Röportaj 16.05.2020 03:00 Güncelleme: 15.05.2020 22:49

HAYATIN DURDUĞU GÜNLERDE BEDRİ BAYKAM

Bugün, karantina günlerini nasıl geçirdiğini UPSD ve IAA Başkanı ünlü sanatçı Bedri Baykam ile konuştuk.
HAYATIN DURDUĞU GÜNLERDE BEDRİ BAYKAM

Beyza Sinem ÇAĞLAR

Bugün, karantina günlerini nasıl geçirdiğini UPSD ve IAA Başkanı ünlü sanatçı Bedri Baykam ile konuştuk.

Kendinize evde bir rutin oluşturdunuz mu? Gün içinde neler yapıyorsunuz?

Bana çok yakın oturan genel koordinatörüm, haftanın en az yarısında bana gidip geliyor. Normalden daha geç kalkıyorum çünkü ortalaması saat 04:30 veya 05.00’te yatıyorum. Saat 10.30-11.00 arası kahvaltıya oturuyorum. Sonra o günün gündeminde neler varsa sıra onlara geliyor: Dünya sanat günü filmi mi, bir basın bülteni mi, arşiv çalışması mı, kitap mı, mail yanıtları mı… Her halükarda en başta  her günün fişi çıkarılır; yapılacak işler listesi, aranacak kişiler listesi... Bütün gün çay içmenin yanı sıra, akşamüstü 17.00’de bir kek veya benzeri şeyler yeme rutinimiz oldu. Sonrasında hala yapılmamış hangi işler kalmışsa son bir çabayla onların üstüne gitmek... Akşam/ gece yemekten sonra ya büyük uzun yorucu arşiv çalışması ya da kitap okuma ve 2-3 uzun film izlenerek bitirilen sabahlara bağlanan geceler...

Daha önce hiç yapmadığınız / aklınıza gelmeyen ama evde kalınca yapmaktan zevk aldığınız bir şey oldu mu?

Doğruyu söylemek gerekirse pek yok çünkü zaten ben evde de çok çalışan bir insandım daha önce de... Hayatımda çok şey değiştirdi bugünler diyemem.

Bu süreçte keşfettiğiniz ve okuyucularımıza önereceğiniz filmler var mıdır?
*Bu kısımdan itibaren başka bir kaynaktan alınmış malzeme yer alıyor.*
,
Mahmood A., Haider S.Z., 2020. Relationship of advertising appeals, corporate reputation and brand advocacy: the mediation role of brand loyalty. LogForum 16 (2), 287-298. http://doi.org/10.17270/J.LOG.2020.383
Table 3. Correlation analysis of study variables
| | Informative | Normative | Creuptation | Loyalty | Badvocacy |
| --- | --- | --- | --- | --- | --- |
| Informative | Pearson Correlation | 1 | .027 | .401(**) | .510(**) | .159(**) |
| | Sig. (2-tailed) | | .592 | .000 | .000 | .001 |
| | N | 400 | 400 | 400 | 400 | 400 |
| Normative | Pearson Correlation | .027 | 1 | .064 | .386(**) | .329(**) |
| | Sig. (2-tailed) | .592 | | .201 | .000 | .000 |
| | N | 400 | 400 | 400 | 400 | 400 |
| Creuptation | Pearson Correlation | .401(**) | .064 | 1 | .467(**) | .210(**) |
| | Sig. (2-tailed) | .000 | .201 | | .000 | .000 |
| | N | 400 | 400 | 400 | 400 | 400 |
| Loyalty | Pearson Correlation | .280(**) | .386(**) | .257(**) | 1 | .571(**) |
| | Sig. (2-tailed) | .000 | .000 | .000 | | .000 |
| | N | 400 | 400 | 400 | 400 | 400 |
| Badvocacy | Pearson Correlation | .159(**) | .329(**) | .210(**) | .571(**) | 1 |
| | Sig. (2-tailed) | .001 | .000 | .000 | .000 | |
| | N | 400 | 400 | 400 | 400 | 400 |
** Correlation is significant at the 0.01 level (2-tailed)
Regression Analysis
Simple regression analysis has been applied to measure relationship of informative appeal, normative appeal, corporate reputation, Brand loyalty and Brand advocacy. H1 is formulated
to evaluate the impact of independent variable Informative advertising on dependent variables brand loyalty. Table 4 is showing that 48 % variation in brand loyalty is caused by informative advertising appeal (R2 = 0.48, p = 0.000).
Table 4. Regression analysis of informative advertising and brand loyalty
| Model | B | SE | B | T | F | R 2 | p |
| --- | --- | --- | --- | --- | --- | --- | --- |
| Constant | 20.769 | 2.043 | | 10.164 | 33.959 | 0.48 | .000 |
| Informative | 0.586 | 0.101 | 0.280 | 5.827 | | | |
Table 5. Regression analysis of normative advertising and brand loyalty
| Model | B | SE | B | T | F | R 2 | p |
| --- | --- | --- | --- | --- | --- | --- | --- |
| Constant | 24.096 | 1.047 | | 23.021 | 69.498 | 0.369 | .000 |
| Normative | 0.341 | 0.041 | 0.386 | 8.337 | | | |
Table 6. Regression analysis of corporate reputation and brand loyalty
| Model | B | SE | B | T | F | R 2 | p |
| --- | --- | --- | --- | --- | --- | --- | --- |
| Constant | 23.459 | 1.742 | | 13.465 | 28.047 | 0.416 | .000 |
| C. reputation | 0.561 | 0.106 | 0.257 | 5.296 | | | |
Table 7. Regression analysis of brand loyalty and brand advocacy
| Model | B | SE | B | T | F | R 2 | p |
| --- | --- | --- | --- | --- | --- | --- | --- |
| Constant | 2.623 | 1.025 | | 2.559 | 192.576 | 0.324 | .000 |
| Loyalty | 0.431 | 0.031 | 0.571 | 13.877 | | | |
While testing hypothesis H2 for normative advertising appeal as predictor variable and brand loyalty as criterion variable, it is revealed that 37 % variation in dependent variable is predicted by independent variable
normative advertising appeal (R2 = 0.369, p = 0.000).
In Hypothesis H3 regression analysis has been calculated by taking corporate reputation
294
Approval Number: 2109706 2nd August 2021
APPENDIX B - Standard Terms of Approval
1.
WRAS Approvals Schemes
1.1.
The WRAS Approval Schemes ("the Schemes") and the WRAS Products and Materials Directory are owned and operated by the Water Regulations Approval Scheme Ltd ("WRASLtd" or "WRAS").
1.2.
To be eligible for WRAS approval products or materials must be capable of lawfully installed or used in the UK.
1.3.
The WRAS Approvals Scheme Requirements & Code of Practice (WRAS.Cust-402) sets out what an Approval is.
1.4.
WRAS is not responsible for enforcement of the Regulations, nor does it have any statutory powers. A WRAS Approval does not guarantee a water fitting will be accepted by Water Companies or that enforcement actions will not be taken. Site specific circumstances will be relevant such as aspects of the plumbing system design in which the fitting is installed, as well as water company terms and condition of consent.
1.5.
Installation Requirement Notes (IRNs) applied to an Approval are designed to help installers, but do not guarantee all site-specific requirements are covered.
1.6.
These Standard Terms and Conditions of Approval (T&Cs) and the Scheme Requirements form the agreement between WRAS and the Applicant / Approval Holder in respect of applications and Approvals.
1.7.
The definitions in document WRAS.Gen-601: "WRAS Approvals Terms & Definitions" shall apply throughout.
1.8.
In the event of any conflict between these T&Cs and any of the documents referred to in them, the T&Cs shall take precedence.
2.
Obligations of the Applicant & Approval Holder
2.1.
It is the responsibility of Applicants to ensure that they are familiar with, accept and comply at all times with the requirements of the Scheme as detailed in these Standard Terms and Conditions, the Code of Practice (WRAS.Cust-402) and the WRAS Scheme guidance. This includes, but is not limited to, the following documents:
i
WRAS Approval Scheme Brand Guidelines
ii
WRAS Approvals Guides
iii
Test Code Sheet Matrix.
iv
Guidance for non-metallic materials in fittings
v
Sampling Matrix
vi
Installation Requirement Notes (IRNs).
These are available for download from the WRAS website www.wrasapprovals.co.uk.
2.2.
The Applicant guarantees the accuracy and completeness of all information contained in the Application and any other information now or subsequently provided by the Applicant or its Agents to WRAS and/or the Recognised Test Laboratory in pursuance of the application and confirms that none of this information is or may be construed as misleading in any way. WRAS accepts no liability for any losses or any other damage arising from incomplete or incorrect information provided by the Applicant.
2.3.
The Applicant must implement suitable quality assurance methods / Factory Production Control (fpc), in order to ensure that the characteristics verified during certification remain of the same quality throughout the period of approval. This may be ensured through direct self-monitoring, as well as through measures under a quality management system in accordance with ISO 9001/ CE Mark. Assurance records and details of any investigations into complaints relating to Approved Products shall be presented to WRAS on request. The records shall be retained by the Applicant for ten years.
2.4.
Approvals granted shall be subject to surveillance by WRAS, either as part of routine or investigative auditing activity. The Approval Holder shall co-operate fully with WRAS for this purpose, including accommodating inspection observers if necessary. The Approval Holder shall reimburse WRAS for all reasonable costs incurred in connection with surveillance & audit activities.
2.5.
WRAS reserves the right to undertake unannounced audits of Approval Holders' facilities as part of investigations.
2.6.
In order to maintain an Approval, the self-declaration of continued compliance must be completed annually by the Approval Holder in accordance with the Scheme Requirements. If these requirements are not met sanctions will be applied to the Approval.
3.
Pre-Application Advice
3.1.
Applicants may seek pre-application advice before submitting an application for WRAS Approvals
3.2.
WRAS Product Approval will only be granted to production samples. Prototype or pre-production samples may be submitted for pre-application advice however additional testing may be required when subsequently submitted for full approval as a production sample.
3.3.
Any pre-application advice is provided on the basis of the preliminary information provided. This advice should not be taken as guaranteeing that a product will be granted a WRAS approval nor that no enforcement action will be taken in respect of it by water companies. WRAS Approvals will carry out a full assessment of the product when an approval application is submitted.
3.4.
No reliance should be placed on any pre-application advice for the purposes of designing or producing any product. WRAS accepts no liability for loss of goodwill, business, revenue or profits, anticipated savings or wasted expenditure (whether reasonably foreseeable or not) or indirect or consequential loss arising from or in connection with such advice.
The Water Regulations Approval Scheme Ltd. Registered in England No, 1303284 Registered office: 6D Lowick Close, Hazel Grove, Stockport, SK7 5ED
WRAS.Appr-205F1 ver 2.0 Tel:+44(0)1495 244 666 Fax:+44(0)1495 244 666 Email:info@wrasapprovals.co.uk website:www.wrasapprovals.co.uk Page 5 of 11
Belki 1500 civarında DVD’im var. Yıllardır atılmış duruyorlardı. Onların her birini elden geçirdik. Birçok farklı bölümlere ayırdık; yönetmen sineması, gerilim filmleri, Fransız filmleri, Türk filmleri, belgeseller, müzikaller gibi…  Film önerilerim; klasiklerden olacak. Arizona Dream, Titanic, Macadam Cowboy, JFK, Baghdad Cafe. Gerilim filmlerinden, Bugsy, Once upon a time in the Bronx, Marathon Man, Boys from Brazil, Mulholland Dr, Uçurtmayı Vurmasınlar olacak…

Dışarıda yapmayı en çok özlediğiniz şey nedir?

Bir kortta tenis oynamak, bir futbol maçına gitmek, çok güzel bir sergi açılışında bulunmak, resim yapmak doya doya... Güzel bir lokantada yemek yemeyi de çok özledim diyebilirim!.

Her şey normale döndüğünde yapacağınız ilk şey ne olacak?

Maalesef galiba kolay kolay her şey normale dönmeyecek. Normal nedir? Belki insanlar uzak oturarak gidecekler restoranlara ama yine bir geziye veya bir konsere veya bir tiyatroya gelmeyecekler. Yapacağım ilk şey o gün gelirse şayet herhalde o dediğim Beyoğlu’nda iyi bir restorana veya bir kahveye gitmek veya Boğazda Bebek Kahve’ye kendimi atmak olacak… Şu anda herhangi bir arkadaşımı arayıp randevu verebilmek gibi çok basit bir eylem bile rüya gibi geliyor. Ama direnmemiz ve yaşamamız lazım...

Peki ilk gitmek istediğiniz yer neresi olacak?

Öncelikle Beyoğlu ve Bebek! Belki Paris ve yine California... Kendi köylerim!

Sizce yaşadığımız ‘korona ve karantina günleri’, sonraki hayatımızda neleri değiştirecek?

İnsanlar bu yalnızlığı ve inzivayı kolay kolay unutmayacaklar. Belki sokak hayvanlarını, kendi ülkelerindeki ve Afrika’daki aç insanları veya sigara keyfi insanlarını daha çok düşünecekler. Belki içine düştükleri gereksiz materyal değer peşinde koşma güdülerinin önemli bir kısmından kurtulacaklar. Meslek değiştirenler, küçük bir sahil kasabasına taşınanlar olacak. Ama tabii Bodrum’dan söz etmiyorum! ????????